La loi interdit dans les écoles, les collèges et les lycées publics le port de signes ou tenues par lesquels les élèves manifestent ostensiblement leur appartenance religieuse.  Il appartient au juge en cas de contestation de veiller à ce que l’interprétation faite de ces dispositions par le chef d’établissement soit conforme à l’esprit de la loi.

Ces principes de neutralité et de laïcité ont été fortement précisés dans leurs modalités d’application en ce qui concerne l’Ecole. Ils s’appliquent en réalité à l’ensemble des services publics. L’avis du Conseil d’Etat en date du 3 mai 2000 (Melle Marteaux) précise « qu’il résulte des textes constitutionnels et législatifs que le principe de liberté de conscience ainsi que celui de laïcité de l’Etat et de neutralité des services publics s’appliquent à l’ensemble de ceux-ci ».

En second lieu se pose la question de la politisation des services publics. Par tradition, les modèles sociologiques nient à l’administration un pouvoir autonome. Au contraire, la fonction publique est présentée comme un objet au service de la société, exécutant les décisions souveraines du pouvoir politique. De fait, la Constitution de la Cinquième  République indique que le gouvernement « dispose » de l’administration. Par ailleurs, l’exécutif dispose du pouvoir de nomination aux emplois civils et militaires.

La réalité cependant n’est pas celle d’une distinction claire entre le politique émanation du suffrage universel, décisionnaire et souverain d’un côté et une administration exécutante d’autre part. Elle est au contraire caractérisée par un continuum politico administratif dans lequel l’un influence l’autre en permanence en vue de la prise et de l’exécution des décisions.

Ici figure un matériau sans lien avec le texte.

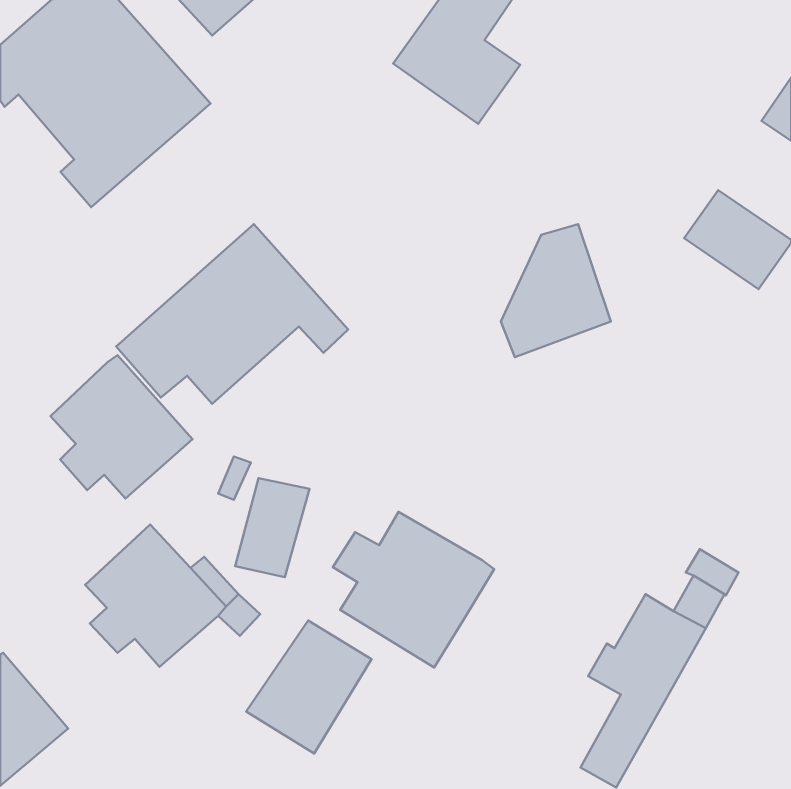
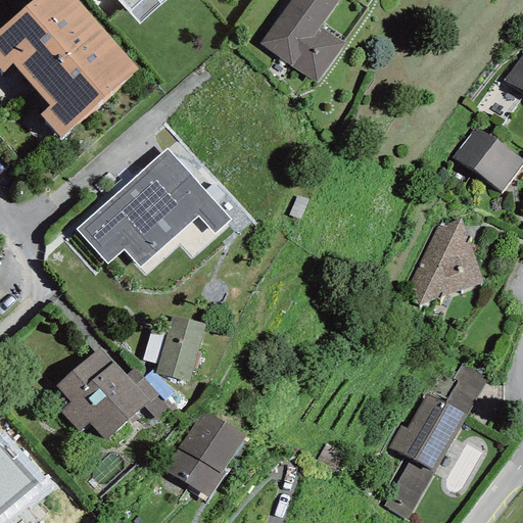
building: [501,224,611,357] -> [410,218,482,305]
building: [50,355,192,499] -> none
building: [333,512,494,667] -> none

Ce continuum politico administratif se justifie sur un plan pratique. Le politique a besoin à la fois de conseil et de confiance. Conseil pour élaborer des politiques et des réformes réalistes et susceptibles d’être mises en œuvre avec efficacité ; confiance dans les dirigeants qui conduiront leur mise en œuvre.  Certains pays ont ainsi mis en place au fil du temps des dispositifs transparents permettant au pouvoir politique en place de s’appuyer sur un personnel administratif au service de la mise en œuvre des orientations gouvernementales. Le spoil system américain est sans doute le dispositif le plus connu et le plus spectaculaire.